"Good. I'm glad to hear it. Will you let me guide you somewhere, and give you a surprise?"
Mary looked undecided. "I'd like that. But I have an engagement this afternoon. Not in the Casino—or anywhere at Monte Carlo. It's up at Roquebrune. I have promised to go and see the—the curé's garden there."
"I'll bring you back from my expedition in plenty of time, if that's all," said Hannaford. He did not urge, but Mary knew that he very much wanted her to say yes.
"Will it be out of doors?"
"All the time out of doors, except for a few minutes when you're looking at a curiosity. First we have to get to Mentone. I'll spin you over there in a taxi. Then we can walk to—to the surprise. I'm sure you've never been."
"Is it to see your villa?" Mary asked, for he had suggested her going there some day.
"No, for I wouldn't take you to my house alone. We're not very conventional, you and I, I'm afraid; but there must be a party for your first visit to my 'castle in Spain' transplanted into Italy. I'll give you, and any people you like to ask, a picnic luncheon over there. But to-day I want you to lunch with me alone somewhere."
There was rather an odd ring in his voice, which made Mary look up quickly, but his face was calm, even stolid, as usual; and she thought that she had been mistaken. She put herself quietly into his care, feeling the comfort of perfect ease in his companionship. She could talk to him if she chose, or be silent. Whatever she liked, he too would like.

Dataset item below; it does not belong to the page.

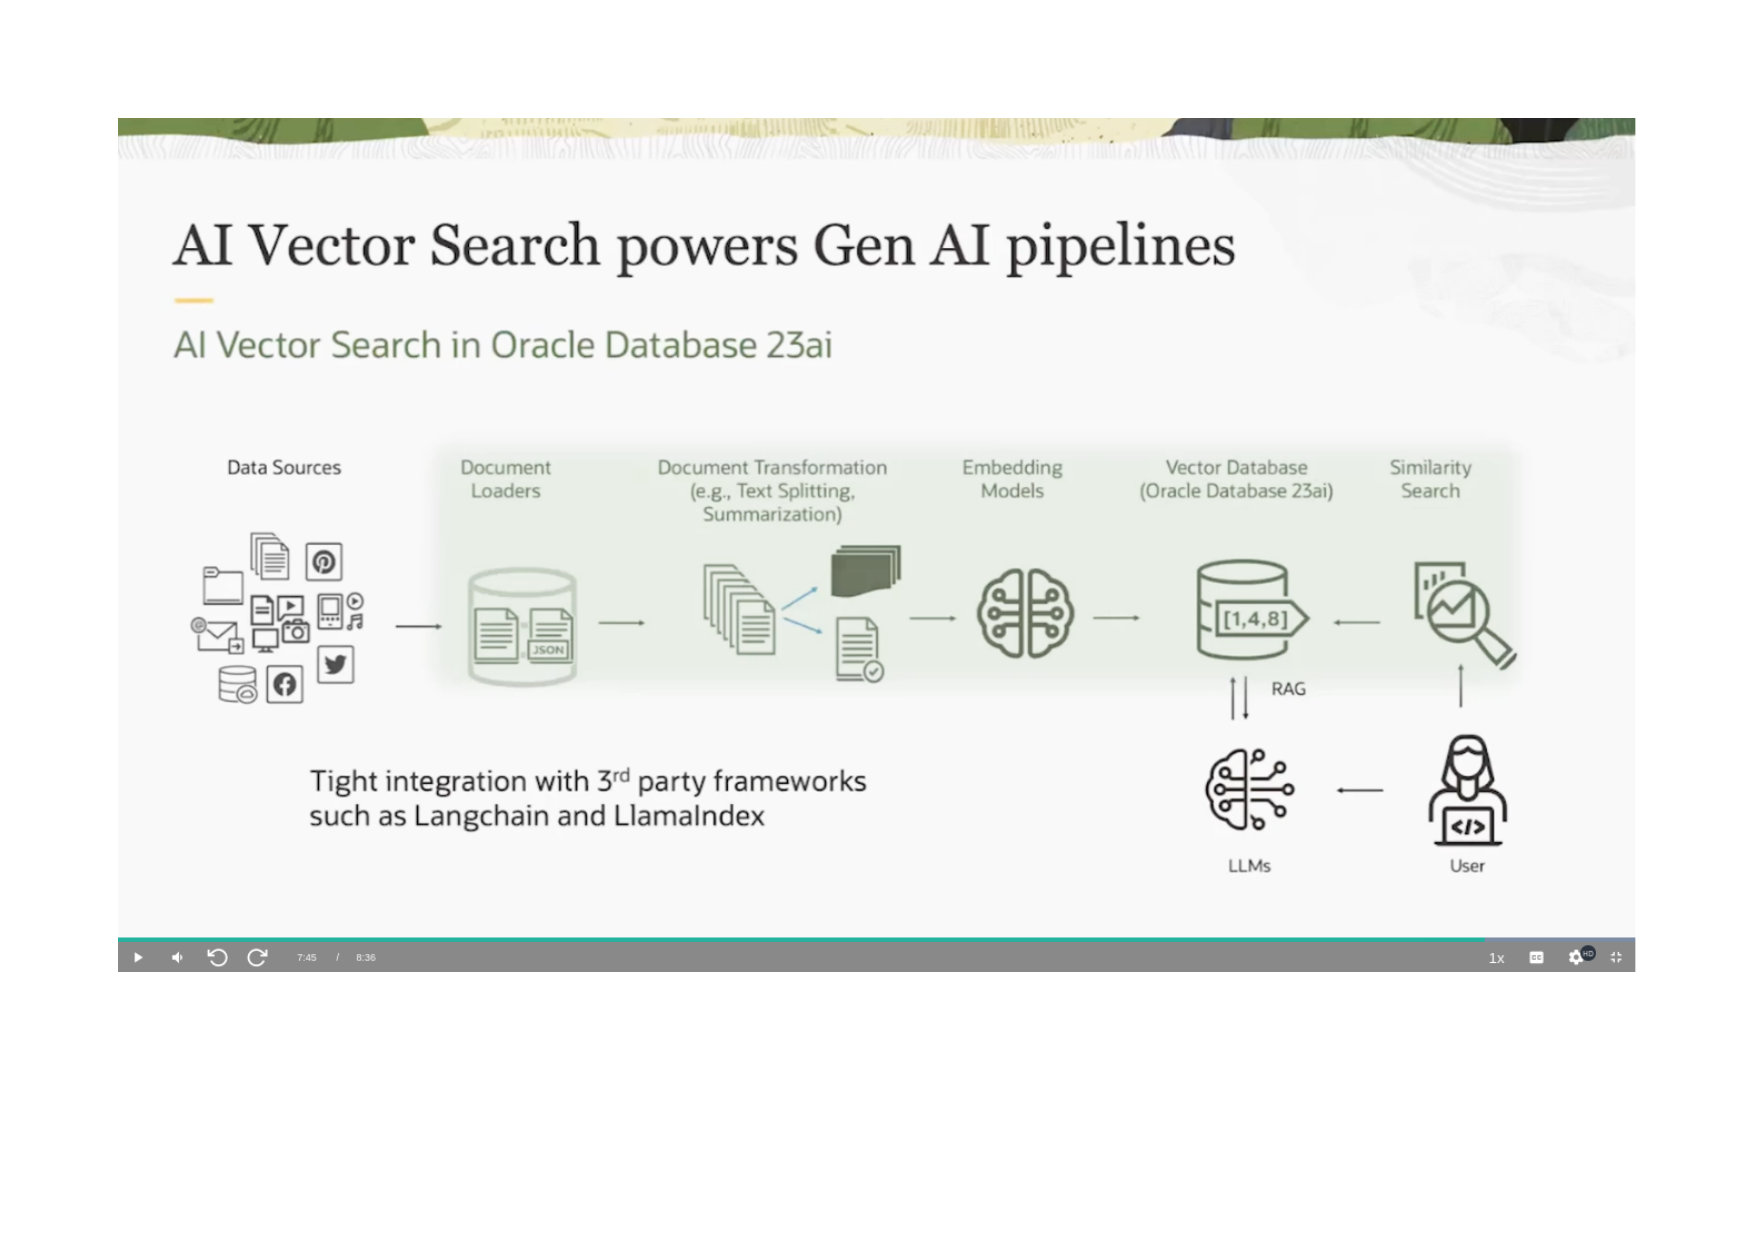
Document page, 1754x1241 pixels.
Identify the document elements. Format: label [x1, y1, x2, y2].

picture [118, 118, 1636, 972]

Half an hour later the taxi which Hannaford had hired stopped at the bridge dedicated to the Empress of Austria, the bridge which marks the dividing line between the communes of Roquebrune and Mentone. Then the two walked along the sea front, where the spray spouted gold in the sun, and a salt tang was on the breeze. It was a different world, somehow, from the world of Monte Carlo, though it was made up of pleasure-seekers from many countries. There were smartly dressed women, pretty girls with tennis rackets, men in flannels, with Panama hats pulled over their tanned faces; men with fine, clear profiles, who had been soldiers; solemn judges on holiday; fat old couples who waddled from side to side, as if their legs were set on at the corners, like the legs of chairs and tables; thin, middle-aged ladies with long, flat feet which showed under short tweed skirts; ladies clothed as unalluringly as possible as if to apologize for belonging to the female sex; elderly gentlemen with superior, selfish expressions, and faces like ten thousand other elderly gentlemen who live in pensions, talk of their "well-connected" friends, and collect all the newspapers to brood over in corners, as dogs collect bones. There were invalids, too, in bath-chairs, and children playing with huge St. Bernards or Great Danes, and charming actresses from the Mentone Casino, with incredibly slim figures, immense ermine muffs, and miniature Japanese spaniels. Mary could see no reason why these people who promenaded and listened to the music should be different both individually and in mass from a crowd to be seen at Monte Carlo, yet the fact remained that they were different; and among the faces there were none she knew, save those of the bird-like girl and her mother, half forgotten since the meeting in the train.
Hannaford took her by the Port, and past the old town whose heights towered picturesquely up and up, roof after roof, above the queer shops and pink and yellow houses of the sea level. Then came the East Bay, with its new villas and hotels, and background of hills silvered with olives; and at last, by a turn to the right which avoided the high road to Italy, they dipped into a rough path past a pebble floored stream, where pretty kneeling girls sang and scrubbed clothing on the stones.